===== MATERIAL SHOWN =====
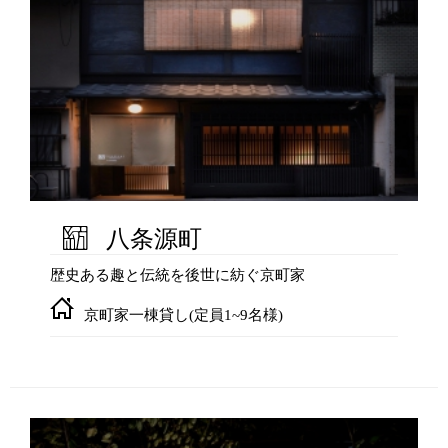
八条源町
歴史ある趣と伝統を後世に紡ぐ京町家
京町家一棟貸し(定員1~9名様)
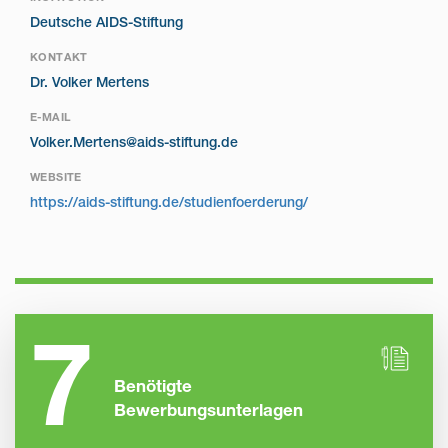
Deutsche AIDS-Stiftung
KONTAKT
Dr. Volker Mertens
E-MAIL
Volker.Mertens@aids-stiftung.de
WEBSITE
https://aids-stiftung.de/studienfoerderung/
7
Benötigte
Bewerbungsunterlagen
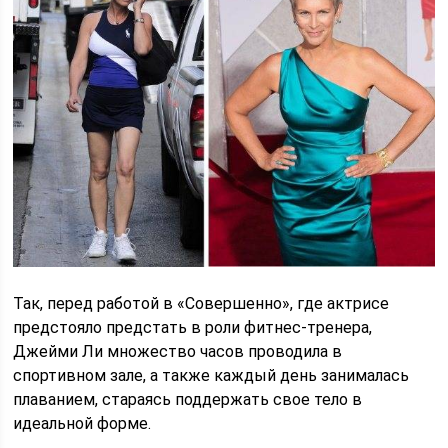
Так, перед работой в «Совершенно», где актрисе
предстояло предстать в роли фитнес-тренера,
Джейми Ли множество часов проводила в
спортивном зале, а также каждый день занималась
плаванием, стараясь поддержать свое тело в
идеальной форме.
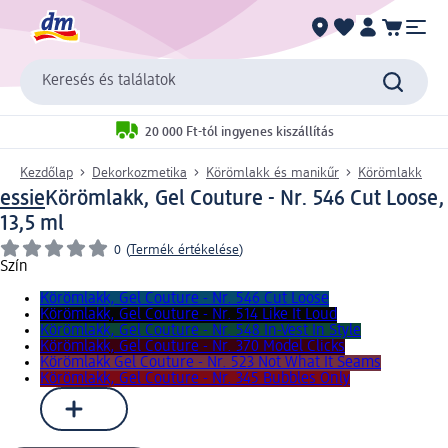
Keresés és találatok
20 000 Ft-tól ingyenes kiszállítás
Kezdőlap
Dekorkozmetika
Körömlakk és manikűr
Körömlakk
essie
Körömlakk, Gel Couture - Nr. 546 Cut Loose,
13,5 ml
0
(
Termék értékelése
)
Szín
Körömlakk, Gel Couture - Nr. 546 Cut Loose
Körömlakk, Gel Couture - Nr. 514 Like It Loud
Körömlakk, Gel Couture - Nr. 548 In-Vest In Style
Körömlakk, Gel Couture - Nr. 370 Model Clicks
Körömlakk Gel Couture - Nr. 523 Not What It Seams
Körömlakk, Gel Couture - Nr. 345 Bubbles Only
=====
EXERCISE. Your answer must be everything above from the line with "Dr. Volker Mertens" down to the line with "плаванием, стараясь поддержать свое тело в", word for word, and no pictures.

EXERCISE ANSWER.
Dr. Volker Mertens
E-MAIL
Volker.Mertens@aids-stiftung.de
WEBSITE
https://aids-stiftung.de/studienfoerderung/
7
Benötigte
Bewerbungsunterlagen
Так, перед работой в «Совершенно», где актрисе
предстояло предстать в роли фитнес-тренера,
Джейми Ли множество часов проводила в
спортивном зале, а также каждый день занималась
плаванием, стараясь поддержать свое тело в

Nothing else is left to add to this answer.